Even atheists don’t live like their choices are irrelevant. Even atheists choose to send their children
to a particular school because they think it’s important for them to get the
best education. Even atheists choose to
drive in a manner that doesn’t cause accidents, because someone, including the
atheist, could get hurt. Even atheists
operate every day as if it matters whether they exercise, eat right, or take
the right nutritional supplements to maintain their health. Because inside of us, in our fully honest
moments, when no one else is looking, we know that our decisions matter. We know that life doesn’t just appear to have
intrinsic purpose, value, and meaning: it does, in fact, have intrinsic
purpose, value, and meaning. In fact, we
crave these things. How did the random,
unintentional animation of some previously inanimate blob of stuff cause us to
have these desires? It just doesn’t make
sense.
Christianity
makes sense of these longings, though. A
creator God designed us to have purpose, value, and meaning based on our relationship to him. That’s why starlings make choices about which
scrap of paper or which leaf to put into their nest. God designed them to make those choices. We are designed to make much more
sophisticated choices like whether we hurt another human being or not, whether
we move our family to a new place, whether we treat our bodies well or not,
whether we . . . you get the point. That creator God infused us with longings for
purpose, meaning, and value. In order to
guarantee that our longings actually have that intrinsic purpose, meaning, and
value God provided a perfect standard that secures this reality: his son, Jesus
Christ.

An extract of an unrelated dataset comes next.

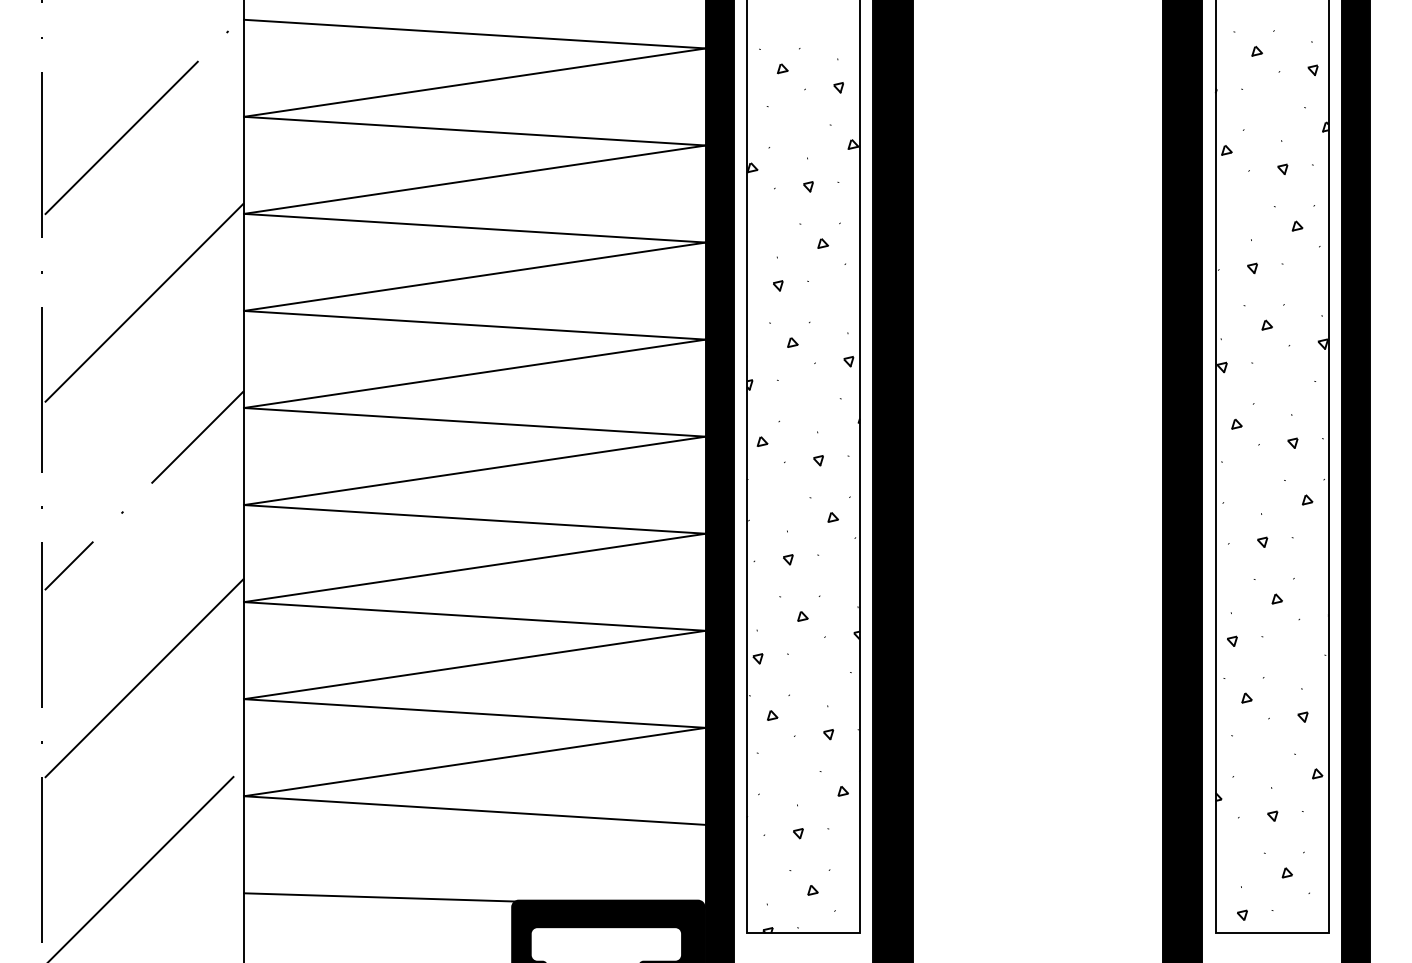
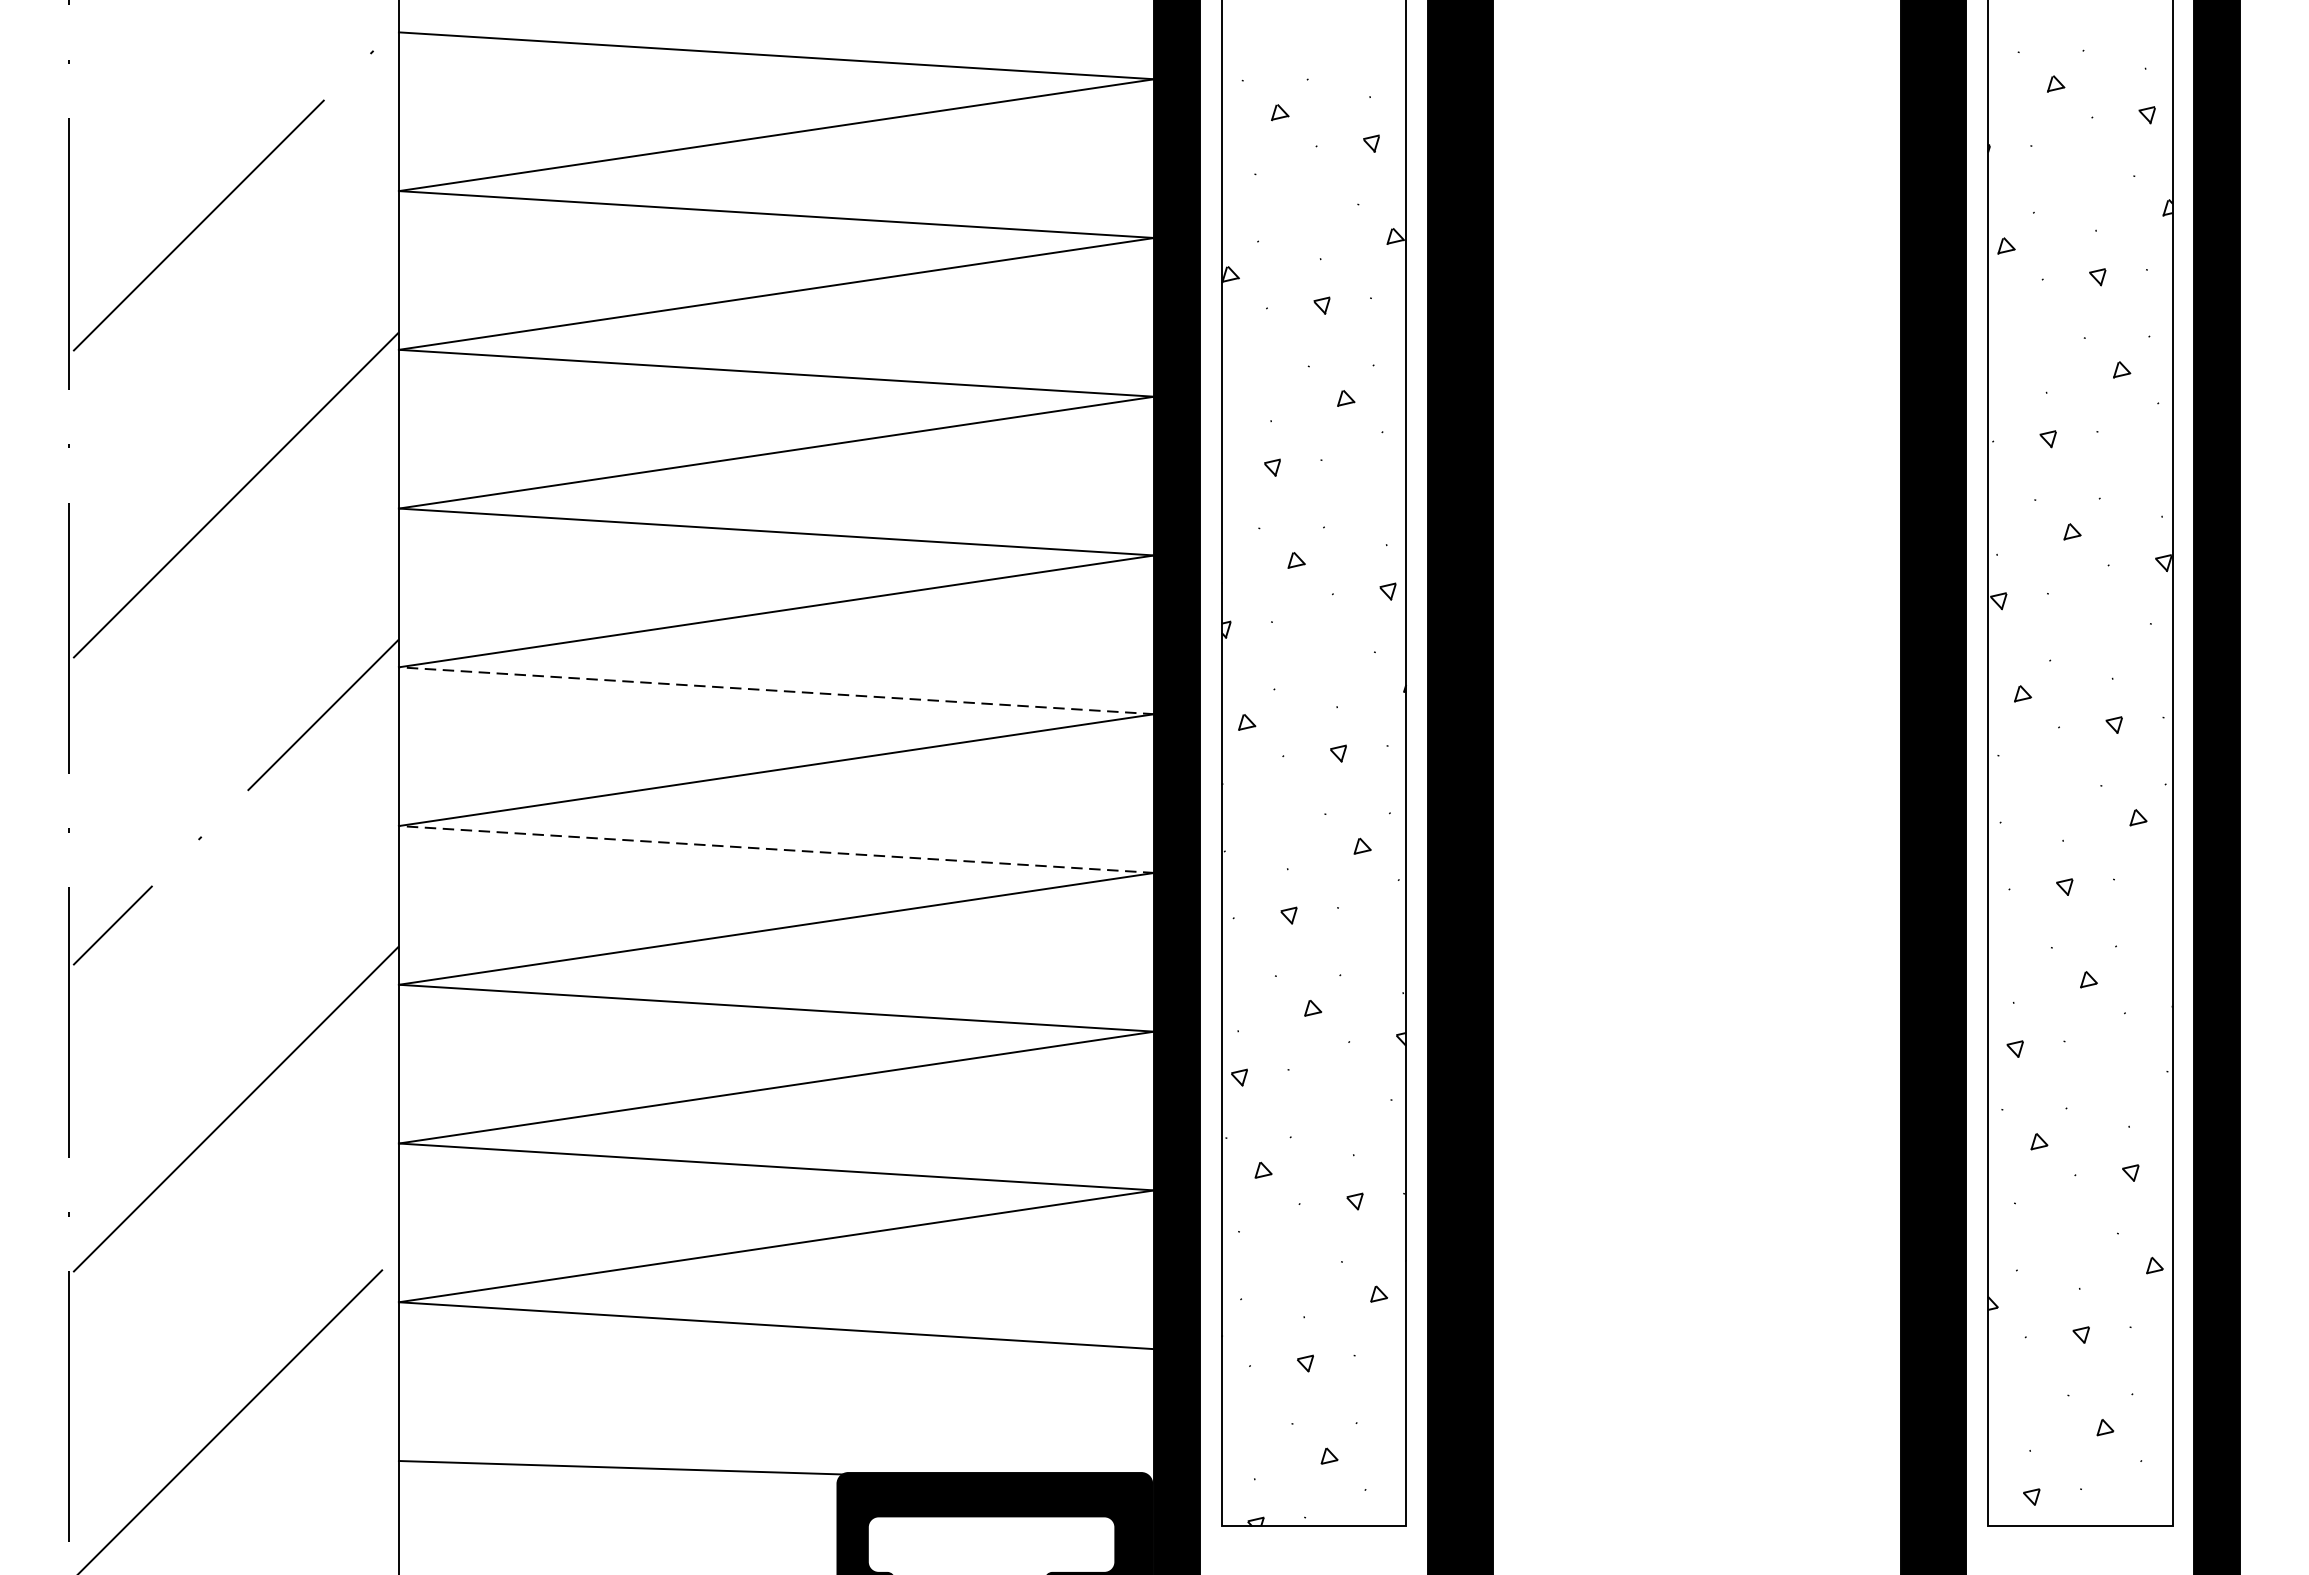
line: (474, 422) -> (775, 691), solid -> dashed
line: (474, 519) -> (775, 849), solid -> dashed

God stepped into time and space
and acted as a human being in order to give us sufficient evidence to see his
glory and to acknowledge him as creator and sustainer of our reality.
Jesus
is the only person in recorded history who died, was raised from the dead, and
never died again. The offer of the
gospel of Jesus Christ is you can review the evidence and make a God-given
choice to accept the evidence or reject it.
And, if the gospel message of God’s intervention in time to give us purpose, meaning, and value is true, then our choices matter eternally. Otherwise, how are we not simply puppets of
the cosmos?
The
starling acts like its choices matter. What
about you – will you continue living a lie – will you continue living like your
choices matter when time, space, chance, chemicals, and electricity say
otherwise? Or, will you accept that there
is a God who designed you and that your choices really do matter?